> What this task involves
According to the passage on Saxon's memo-function attribute, which Saxon editions must be running the XSLT2 binding for a Schematron to benefit from saxon:memo-function?

Tony Graham mentioned in an email his use of Saxon’s optimization hint attribute xsl:function/@saxon:memo-function
to memo-ize the values of some functions. He had investigated it for his Open Source focheck project that checks XSL-FO scripts. I was intrigued as I had never used this technique,
and Tony kindly provided details for me and readers.
Memo-izing is where the implementation stores the return value for a function between invocations, to avoid it being recalculated for the same arguments: it is a kind of single-value caching. This is a useful technique where you are validating XML documents that use subclassing (e.g. DITA, XSL-FO, or my highly generic documents ), where you use attribute values to supply the specific name for the element rather than the normal generic identifier: for example if you have a structured HTML document where the names of structures you are validating are all in the @class attribute.
From Tony:
If, and it’s a big IF, your Schematron is doing a lot of running the same XPath test
expressions on the same values and you are also using either Saxon PE or Saxon EE
to run your XSLT2 binding, then you may benefit from using saxon:memo-function
( http://saxonica.com/documentation/index.html#!extensions/attributes/memo-function) to get Saxon to short-circuit reevaluating the same expression over and over again
and instead just return the result saved from the first time those parameter values
were used.
saxon:memo-function
is a Saxon extension attribute that may be used with xsl:function
. With saxon:memo-function="yes"
, Saxon caches the result from time the function is called. When the function is
called again with the same parameter values, Saxon returns the cached result for those
parameter values rather than reevaluating the function just to return the same result.
There are some caveats in the Saxon documentation about when not to use saxon:memo-function
— for example, when the function has side-effects or it accesses the current context
— but it should be generally usable with the expressions in Schematron tests.
Whether, and to what extent, using saxon:memo-function
can speed up your Schematron processing entirely depends on your Schematron and your
documents. As with most things to do with XSLT performance, you need to test it with
realistic documents and the particular XSLT processor version that you use before
you can say for sure.

> Data entries
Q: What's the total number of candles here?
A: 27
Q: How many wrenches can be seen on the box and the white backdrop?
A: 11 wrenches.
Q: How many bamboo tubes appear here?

...

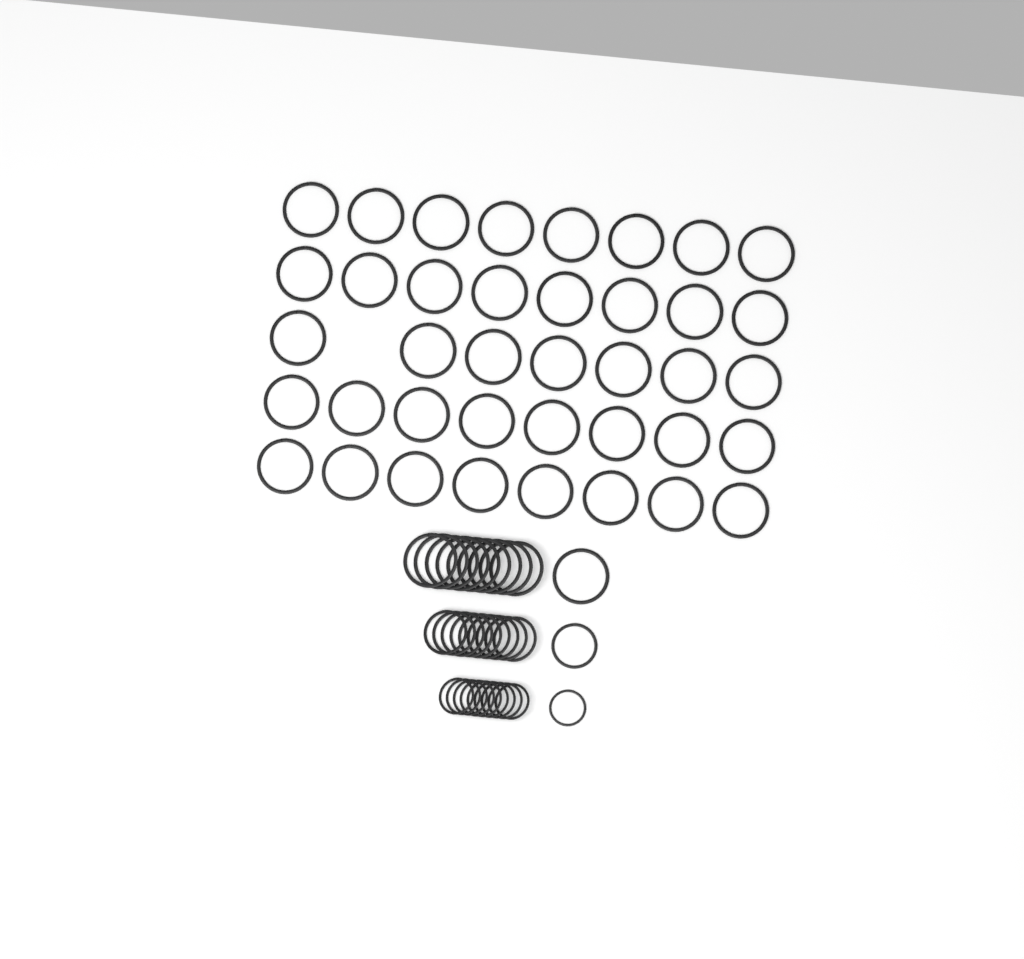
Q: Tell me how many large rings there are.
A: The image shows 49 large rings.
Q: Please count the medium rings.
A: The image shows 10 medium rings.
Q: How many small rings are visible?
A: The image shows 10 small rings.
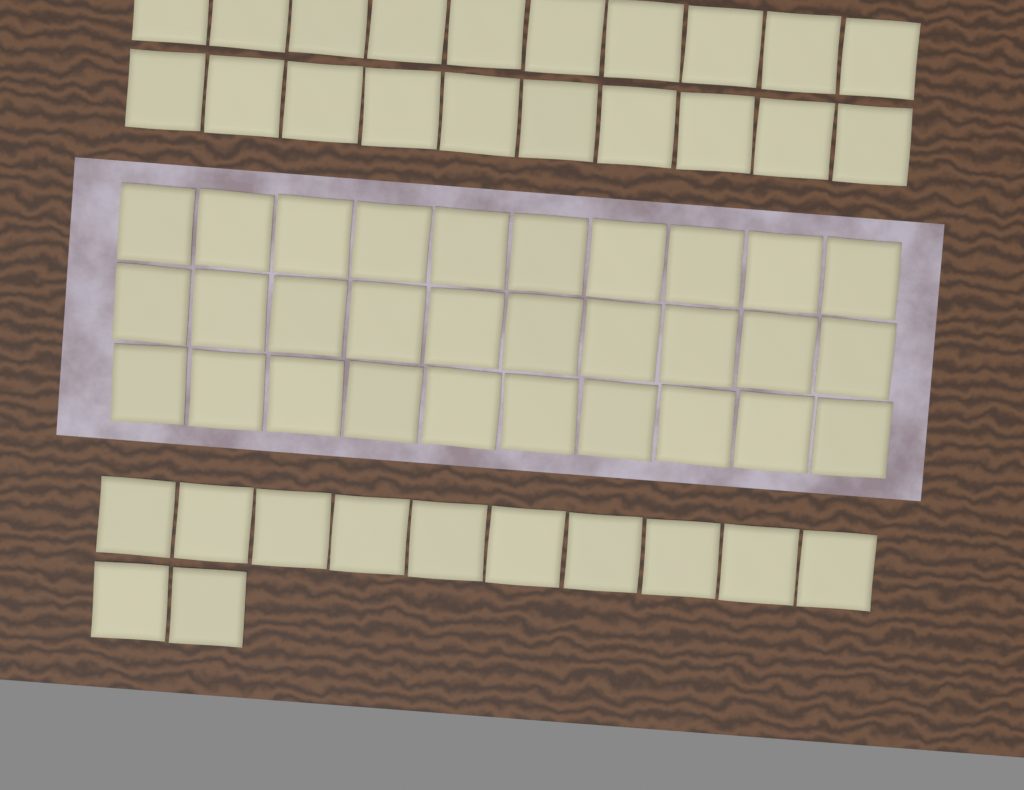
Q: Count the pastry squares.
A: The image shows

==

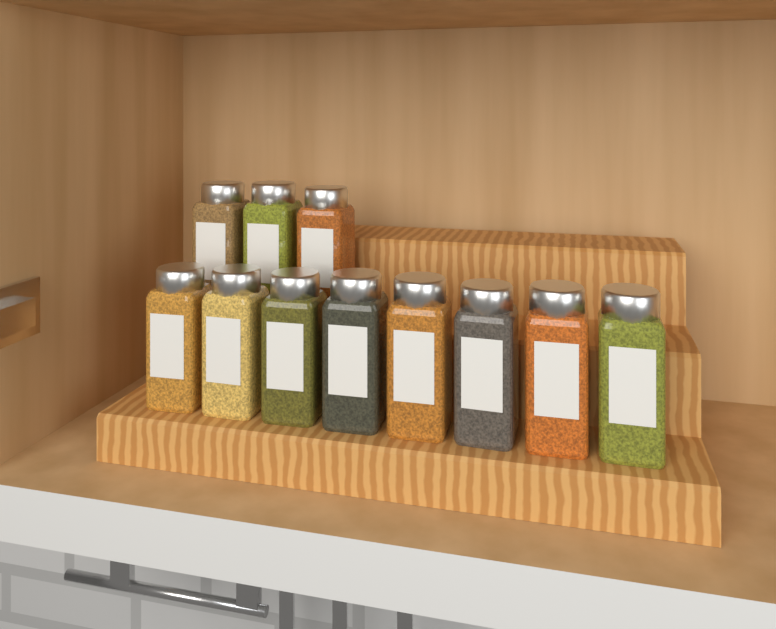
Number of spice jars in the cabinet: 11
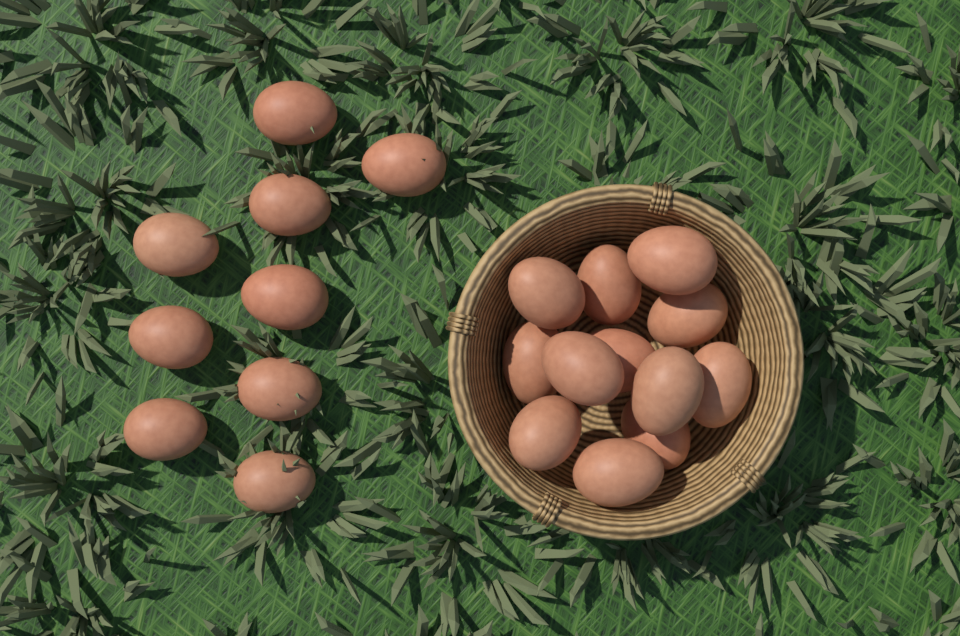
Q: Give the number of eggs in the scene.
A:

> Solution to the problem
Saxon PE or Saxon EE.